If so, you can learn to listen to these feelings. Achieving that awareness of your need for help can help you reach your bottom quicker, before it's too late.
3) The HFA's perfectionist, overachieving drive can increase awareness
Many people who think they are capable of getting through or hiding alcoholism by sheer force of will do so out of a strong perfectionistic sprit, that drives them to keep achieving in spite of their addictions. Sometimes intensify feels of denial, since measuring everything by external appearances can cause them to feel their isn't a problem.
On the other hand, this can also make them more susceptible to recognizing how alcohol may be causing even small-perceived "failures." A college student may be unable to perceive how weekly binge drinking is affecting his or her schoolwork, until As turn into Bs.

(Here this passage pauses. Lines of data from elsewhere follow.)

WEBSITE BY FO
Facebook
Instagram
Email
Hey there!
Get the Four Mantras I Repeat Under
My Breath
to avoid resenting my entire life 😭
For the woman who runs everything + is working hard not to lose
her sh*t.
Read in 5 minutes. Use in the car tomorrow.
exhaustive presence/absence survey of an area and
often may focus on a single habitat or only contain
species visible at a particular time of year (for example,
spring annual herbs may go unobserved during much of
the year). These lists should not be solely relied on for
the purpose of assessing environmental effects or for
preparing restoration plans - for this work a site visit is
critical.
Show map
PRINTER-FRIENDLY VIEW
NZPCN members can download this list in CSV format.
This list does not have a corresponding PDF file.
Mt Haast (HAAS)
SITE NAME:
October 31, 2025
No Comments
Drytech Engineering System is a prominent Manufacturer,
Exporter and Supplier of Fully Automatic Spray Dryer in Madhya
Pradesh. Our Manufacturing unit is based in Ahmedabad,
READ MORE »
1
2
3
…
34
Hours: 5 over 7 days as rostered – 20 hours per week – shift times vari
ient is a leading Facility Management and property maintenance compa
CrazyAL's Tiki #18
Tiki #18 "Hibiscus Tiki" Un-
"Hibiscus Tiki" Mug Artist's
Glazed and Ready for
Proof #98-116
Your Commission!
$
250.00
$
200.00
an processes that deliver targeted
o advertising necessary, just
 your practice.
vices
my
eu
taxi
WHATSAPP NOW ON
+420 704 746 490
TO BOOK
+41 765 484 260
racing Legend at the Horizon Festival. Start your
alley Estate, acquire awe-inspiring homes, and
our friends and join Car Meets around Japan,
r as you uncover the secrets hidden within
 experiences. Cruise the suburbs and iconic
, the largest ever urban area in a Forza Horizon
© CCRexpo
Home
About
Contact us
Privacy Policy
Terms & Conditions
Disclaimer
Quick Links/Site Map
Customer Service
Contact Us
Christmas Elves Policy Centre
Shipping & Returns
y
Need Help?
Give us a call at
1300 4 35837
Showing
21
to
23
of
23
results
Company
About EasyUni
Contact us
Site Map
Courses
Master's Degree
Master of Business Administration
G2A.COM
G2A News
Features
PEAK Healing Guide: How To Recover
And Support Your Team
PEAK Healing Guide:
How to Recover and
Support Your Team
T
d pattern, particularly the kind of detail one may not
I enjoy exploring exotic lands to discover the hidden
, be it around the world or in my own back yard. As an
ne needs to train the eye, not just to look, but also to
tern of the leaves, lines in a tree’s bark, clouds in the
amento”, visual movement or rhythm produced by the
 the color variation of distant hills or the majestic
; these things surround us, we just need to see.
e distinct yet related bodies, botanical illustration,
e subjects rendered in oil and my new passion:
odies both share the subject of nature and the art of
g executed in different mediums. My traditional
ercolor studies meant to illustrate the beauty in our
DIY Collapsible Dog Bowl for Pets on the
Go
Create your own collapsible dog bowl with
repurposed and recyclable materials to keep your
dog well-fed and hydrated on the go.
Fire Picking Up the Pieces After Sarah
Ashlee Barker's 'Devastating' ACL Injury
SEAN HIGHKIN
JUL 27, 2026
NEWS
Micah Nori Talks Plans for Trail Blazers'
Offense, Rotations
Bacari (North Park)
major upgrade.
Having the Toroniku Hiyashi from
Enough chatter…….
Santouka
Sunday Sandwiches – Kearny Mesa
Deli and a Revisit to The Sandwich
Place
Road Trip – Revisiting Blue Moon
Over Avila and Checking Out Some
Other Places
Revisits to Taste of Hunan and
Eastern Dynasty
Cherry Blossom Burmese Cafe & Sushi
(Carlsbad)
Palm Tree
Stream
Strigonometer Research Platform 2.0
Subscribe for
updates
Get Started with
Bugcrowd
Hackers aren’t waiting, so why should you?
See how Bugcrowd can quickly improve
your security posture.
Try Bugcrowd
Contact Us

Such a bottom may be subtle, but enough to promote awareness and change. If your entire identity is wrapped up in successes in a certain field, the fear of loosing a job can be enough to promote change.
4) Self delusion can't last forever
Many high functioning alcoholics are very adapt at hiding their condition. Even though they obsess over consuming alcohol, they create excuses and rationalizations to justify their behavior.
They surround themselves with other, social drinkers as much as possible, and try to get as many drinks as possible in that environment. Things may need to progress to a deeper levels of out of control behavior before the danger is recognized.
5) The health risks will catch up
Heavy drinking over a long period of time brings with it a number of health risks, including high blood pressure, cancers, loss of memory, and poorer job and school performance. These things are things you can not control or avoid or hide, and so may be part of the bottom for a high functioning alcoholic.